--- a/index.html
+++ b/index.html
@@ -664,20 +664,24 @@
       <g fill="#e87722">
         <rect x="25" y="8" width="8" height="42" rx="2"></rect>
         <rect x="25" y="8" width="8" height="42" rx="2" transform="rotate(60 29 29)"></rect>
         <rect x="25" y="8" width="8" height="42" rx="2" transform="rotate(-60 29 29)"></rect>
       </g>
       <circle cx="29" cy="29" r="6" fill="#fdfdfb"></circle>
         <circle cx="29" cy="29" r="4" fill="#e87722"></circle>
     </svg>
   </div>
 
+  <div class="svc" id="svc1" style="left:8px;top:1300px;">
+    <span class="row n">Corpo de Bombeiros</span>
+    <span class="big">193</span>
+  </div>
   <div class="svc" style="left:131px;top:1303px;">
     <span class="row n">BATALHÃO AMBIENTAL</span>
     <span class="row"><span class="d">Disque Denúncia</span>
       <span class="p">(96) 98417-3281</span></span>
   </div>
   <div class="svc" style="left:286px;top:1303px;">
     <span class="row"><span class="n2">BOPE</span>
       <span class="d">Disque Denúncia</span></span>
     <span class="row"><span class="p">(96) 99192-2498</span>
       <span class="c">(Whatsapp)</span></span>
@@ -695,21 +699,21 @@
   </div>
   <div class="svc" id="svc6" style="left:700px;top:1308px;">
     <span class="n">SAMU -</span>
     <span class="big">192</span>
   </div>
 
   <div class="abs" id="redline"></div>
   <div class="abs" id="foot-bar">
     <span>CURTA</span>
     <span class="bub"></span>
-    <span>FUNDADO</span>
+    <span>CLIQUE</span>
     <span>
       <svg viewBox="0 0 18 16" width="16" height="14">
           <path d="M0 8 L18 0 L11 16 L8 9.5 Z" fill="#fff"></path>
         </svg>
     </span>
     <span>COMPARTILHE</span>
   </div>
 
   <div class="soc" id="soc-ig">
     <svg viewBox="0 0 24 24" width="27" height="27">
...
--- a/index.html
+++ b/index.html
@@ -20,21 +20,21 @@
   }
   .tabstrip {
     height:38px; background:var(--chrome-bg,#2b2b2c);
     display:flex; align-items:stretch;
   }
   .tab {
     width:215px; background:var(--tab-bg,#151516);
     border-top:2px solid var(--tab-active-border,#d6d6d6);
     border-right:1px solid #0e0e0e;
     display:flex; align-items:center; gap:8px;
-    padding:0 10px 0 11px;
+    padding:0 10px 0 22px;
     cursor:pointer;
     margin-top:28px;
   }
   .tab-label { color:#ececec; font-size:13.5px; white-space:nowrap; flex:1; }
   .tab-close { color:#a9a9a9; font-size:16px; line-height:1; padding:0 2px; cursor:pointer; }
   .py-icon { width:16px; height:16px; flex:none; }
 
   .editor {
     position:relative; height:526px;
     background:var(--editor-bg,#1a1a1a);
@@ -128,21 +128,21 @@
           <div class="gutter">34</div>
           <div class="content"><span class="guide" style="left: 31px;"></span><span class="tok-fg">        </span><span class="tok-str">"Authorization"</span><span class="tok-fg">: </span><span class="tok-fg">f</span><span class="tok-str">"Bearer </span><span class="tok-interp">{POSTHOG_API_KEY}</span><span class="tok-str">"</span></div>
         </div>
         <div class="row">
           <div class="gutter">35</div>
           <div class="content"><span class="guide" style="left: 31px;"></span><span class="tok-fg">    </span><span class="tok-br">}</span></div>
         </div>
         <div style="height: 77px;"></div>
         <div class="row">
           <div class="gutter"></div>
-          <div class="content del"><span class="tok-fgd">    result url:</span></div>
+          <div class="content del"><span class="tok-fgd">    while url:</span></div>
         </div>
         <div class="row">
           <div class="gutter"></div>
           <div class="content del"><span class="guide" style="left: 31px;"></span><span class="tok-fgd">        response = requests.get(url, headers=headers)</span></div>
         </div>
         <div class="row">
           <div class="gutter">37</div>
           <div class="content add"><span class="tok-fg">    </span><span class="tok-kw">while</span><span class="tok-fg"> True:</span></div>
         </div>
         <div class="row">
--
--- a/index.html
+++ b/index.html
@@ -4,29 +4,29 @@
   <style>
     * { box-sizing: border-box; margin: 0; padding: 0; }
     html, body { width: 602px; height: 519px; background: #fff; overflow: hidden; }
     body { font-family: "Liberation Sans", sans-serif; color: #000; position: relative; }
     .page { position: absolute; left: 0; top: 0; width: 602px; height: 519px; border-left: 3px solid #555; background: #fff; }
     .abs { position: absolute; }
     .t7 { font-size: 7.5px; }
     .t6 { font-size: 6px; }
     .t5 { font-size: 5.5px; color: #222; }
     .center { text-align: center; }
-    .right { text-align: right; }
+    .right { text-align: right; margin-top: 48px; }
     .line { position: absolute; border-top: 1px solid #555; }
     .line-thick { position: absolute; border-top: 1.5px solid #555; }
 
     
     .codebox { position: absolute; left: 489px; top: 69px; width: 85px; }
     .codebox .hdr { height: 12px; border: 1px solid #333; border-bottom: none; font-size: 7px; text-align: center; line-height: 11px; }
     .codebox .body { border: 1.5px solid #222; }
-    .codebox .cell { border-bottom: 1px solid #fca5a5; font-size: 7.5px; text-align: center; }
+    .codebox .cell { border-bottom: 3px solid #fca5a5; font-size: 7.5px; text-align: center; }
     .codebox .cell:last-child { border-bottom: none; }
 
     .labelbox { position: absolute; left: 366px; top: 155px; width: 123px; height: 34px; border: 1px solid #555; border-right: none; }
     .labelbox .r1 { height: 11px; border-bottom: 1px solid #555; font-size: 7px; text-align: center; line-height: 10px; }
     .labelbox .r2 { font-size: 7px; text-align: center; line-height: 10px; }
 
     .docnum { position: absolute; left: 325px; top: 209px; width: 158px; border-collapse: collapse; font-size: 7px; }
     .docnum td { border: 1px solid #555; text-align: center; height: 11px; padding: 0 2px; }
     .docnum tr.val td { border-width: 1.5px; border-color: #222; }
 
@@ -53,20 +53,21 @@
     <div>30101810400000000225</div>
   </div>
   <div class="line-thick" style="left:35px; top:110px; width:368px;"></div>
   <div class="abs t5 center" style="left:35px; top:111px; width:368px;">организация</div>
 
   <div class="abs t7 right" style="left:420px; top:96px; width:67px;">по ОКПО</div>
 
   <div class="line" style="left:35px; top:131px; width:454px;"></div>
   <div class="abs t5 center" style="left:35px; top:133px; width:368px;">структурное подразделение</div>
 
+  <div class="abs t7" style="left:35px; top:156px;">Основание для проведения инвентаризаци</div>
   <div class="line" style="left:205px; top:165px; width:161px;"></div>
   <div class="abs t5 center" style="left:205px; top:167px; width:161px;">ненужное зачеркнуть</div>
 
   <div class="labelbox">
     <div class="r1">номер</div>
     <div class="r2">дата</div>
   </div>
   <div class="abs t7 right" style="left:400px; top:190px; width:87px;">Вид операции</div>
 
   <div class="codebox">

*Your task*.
Some of the data mentions "rect". Copy every line where it does.

*Exercise output*.
         <rect x="25" y="8" width="8" height="42" rx="2"></rect>
         <rect x="25" y="8" width="8" height="42" rx="2" transform="rotate(60 29 29)"></rect>
         <rect x="25" y="8" width="8" height="42" rx="2" transform="rotate(-60 29 29)"></rect>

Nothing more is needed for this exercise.